How to complete this task :: The output should be the listing below, limited to the lines from the one with "Batata assada e recheada com estrogonofe" through the one with "Gjeldsbrev mellom privatpersoner", exact and without pictures.

Supplied material ::
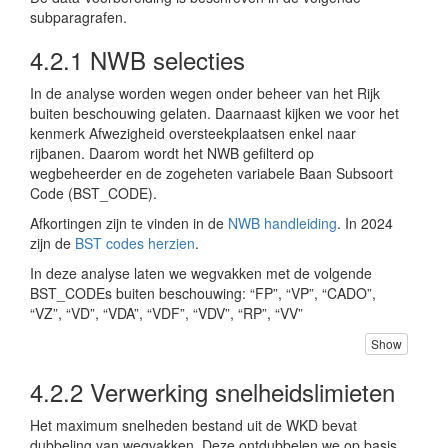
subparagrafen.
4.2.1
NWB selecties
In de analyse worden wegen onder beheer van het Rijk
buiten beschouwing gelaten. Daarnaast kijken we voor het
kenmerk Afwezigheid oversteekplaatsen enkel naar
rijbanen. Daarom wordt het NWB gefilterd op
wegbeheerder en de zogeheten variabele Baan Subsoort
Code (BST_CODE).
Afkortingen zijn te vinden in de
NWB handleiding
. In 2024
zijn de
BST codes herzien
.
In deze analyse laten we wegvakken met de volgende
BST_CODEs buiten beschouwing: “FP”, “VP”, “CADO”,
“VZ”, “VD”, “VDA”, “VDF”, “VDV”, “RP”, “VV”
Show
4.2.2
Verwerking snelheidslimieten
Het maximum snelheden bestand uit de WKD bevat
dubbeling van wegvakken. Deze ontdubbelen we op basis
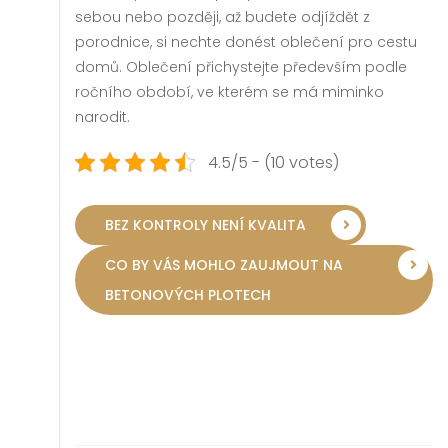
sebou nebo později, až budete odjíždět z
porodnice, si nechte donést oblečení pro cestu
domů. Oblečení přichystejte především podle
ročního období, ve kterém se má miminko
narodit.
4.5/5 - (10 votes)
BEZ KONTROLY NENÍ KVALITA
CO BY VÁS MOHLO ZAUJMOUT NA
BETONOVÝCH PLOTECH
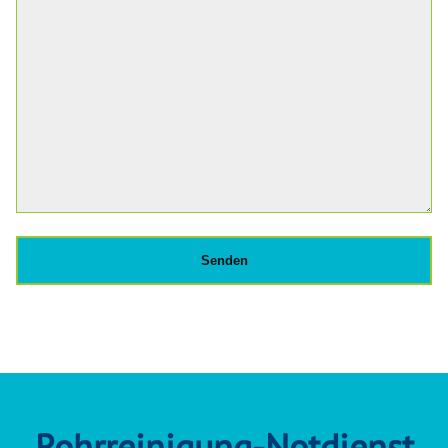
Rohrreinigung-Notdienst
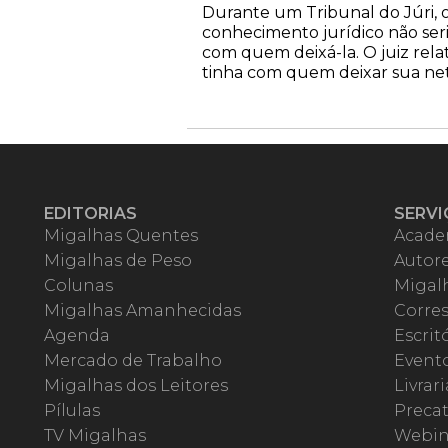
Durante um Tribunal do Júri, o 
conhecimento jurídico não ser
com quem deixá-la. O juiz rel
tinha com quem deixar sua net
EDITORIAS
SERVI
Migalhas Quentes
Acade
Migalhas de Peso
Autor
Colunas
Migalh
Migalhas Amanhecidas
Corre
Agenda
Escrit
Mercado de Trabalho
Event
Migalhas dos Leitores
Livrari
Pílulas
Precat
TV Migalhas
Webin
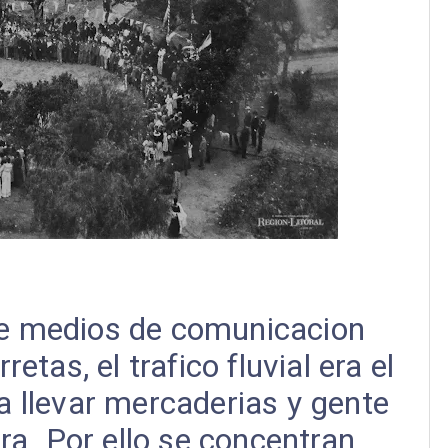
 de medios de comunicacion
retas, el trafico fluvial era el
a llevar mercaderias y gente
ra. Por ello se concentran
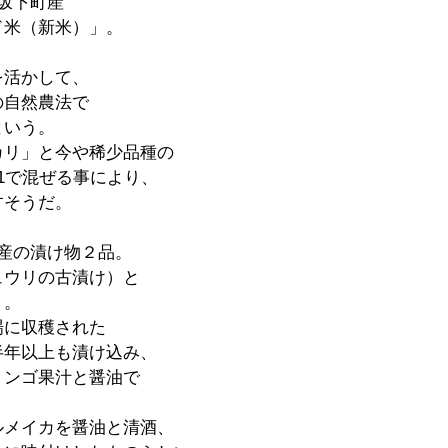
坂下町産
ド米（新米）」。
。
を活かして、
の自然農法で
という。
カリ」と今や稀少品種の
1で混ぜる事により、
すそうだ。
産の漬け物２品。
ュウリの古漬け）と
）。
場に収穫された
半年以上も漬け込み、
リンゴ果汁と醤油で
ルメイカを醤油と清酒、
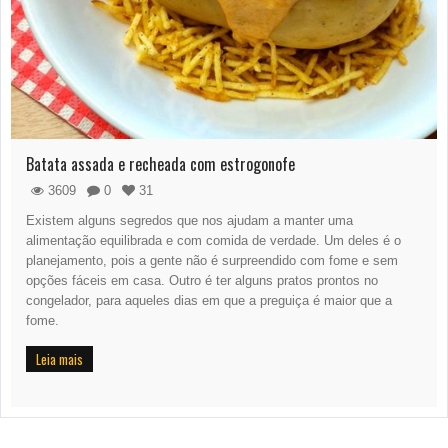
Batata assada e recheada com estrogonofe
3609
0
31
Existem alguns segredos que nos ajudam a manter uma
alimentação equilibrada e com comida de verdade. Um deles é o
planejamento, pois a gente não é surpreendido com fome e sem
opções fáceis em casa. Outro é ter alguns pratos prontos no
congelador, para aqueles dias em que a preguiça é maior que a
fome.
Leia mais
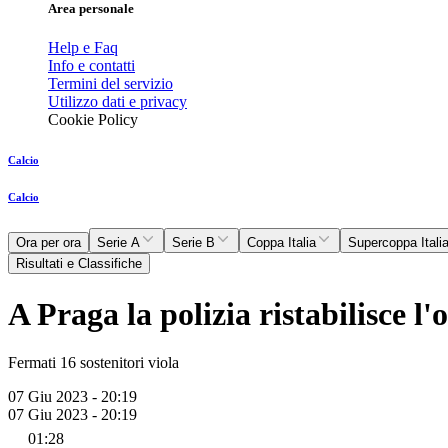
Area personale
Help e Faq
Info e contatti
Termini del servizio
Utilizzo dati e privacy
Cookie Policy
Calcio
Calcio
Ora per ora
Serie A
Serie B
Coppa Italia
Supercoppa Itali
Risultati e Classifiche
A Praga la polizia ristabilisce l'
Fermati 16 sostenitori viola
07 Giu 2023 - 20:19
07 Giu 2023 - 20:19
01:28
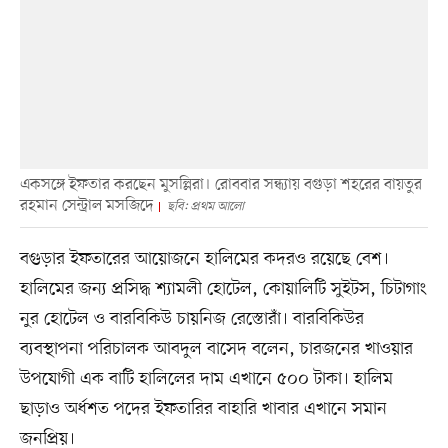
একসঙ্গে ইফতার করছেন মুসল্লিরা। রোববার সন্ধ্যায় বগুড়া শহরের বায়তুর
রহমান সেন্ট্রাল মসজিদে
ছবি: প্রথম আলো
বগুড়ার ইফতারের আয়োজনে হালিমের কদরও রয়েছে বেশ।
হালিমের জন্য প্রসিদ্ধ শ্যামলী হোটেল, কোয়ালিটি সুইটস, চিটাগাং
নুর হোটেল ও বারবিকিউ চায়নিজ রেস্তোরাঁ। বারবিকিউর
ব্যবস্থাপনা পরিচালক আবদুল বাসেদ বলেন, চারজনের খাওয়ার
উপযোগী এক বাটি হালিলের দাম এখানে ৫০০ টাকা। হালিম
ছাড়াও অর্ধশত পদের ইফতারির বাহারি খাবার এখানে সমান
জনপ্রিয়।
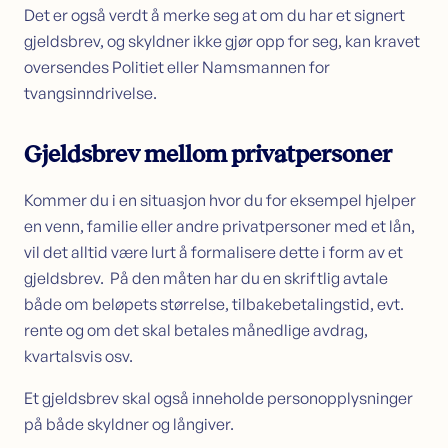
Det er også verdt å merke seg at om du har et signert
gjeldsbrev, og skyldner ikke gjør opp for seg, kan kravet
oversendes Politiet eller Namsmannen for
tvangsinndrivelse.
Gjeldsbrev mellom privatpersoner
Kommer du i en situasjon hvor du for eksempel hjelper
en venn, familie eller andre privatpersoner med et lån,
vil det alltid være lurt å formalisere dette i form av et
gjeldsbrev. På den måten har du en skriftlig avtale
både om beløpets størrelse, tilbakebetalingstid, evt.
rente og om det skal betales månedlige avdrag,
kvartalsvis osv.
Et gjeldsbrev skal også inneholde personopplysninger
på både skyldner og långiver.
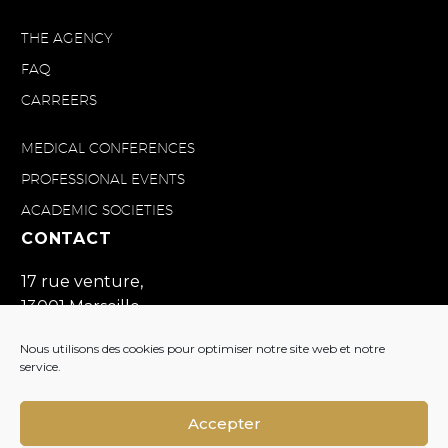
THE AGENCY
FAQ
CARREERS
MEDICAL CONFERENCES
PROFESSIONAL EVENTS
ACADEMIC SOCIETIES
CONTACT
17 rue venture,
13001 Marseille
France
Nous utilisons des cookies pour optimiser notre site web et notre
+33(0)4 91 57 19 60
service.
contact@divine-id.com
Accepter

Solution for this exercise ::
Batata assada e recheada com estrogonofe
3609
0
31
Existem alguns segredos que nos ajudam a manter uma
alimentação equilibrada e com comida de verdade. Um deles é o
planejamento, pois a gente não é surpreendido com fome e sem
opções fáceis em casa. Outro é ter alguns pratos prontos no
congelador, para aqueles dias em que a preguiça é maior que a
fome.
Leia mais
Area personale
Help e Faq
Info e contatti
Termini del servizio
Utilizzo dati e privacy
Cookie Policy
Calcio
Calcio
Ora per ora
Serie A
Serie B
Coppa Italia
Supercoppa Itali
Risultati e Classifiche
A Praga la polizia ristabilisce l'
Fermati 16 sostenitori viola
07 Giu 2023 - 20:19
07 Giu 2023 - 20:19
01:28
একসঙ্গে ইফতার করছেন মুসল্লিরা। রোববার সন্ধ্যায় বগুড়া শহরের বায়তুর
রহমান সেন্ট্রাল মসজিদে
ছবি: প্রথম আলো
বগুড়ার ইফতারের আয়োজনে হালিমের কদরও রয়েছে বেশ।
হালিমের জন্য প্রসিদ্ধ শ্যামলী হোটেল, কোয়ালিটি সুইটস, চিটাগাং
নুর হোটেল ও বারবিকিউ চায়নিজ রেস্তোরাঁ। বারবিকিউর
ব্যবস্থাপনা পরিচালক আবদুল বাসেদ বলেন, চারজনের খাওয়ার
উপযোগী এক বাটি হালিলের দাম এখানে ৫০০ টাকা। হালিম
ছাড়াও অর্ধশত পদের ইফতারির বাহারি খাবার এখানে সমান
জনপ্রিয়।
Det er også verdt å merke seg at om du har et signert
gjeldsbrev, og skyldner ikke gjør opp for seg, kan kravet
oversendes Politiet eller Namsmannen for
tvangsinndrivelse.
Gjeldsbrev mellom privatpersoner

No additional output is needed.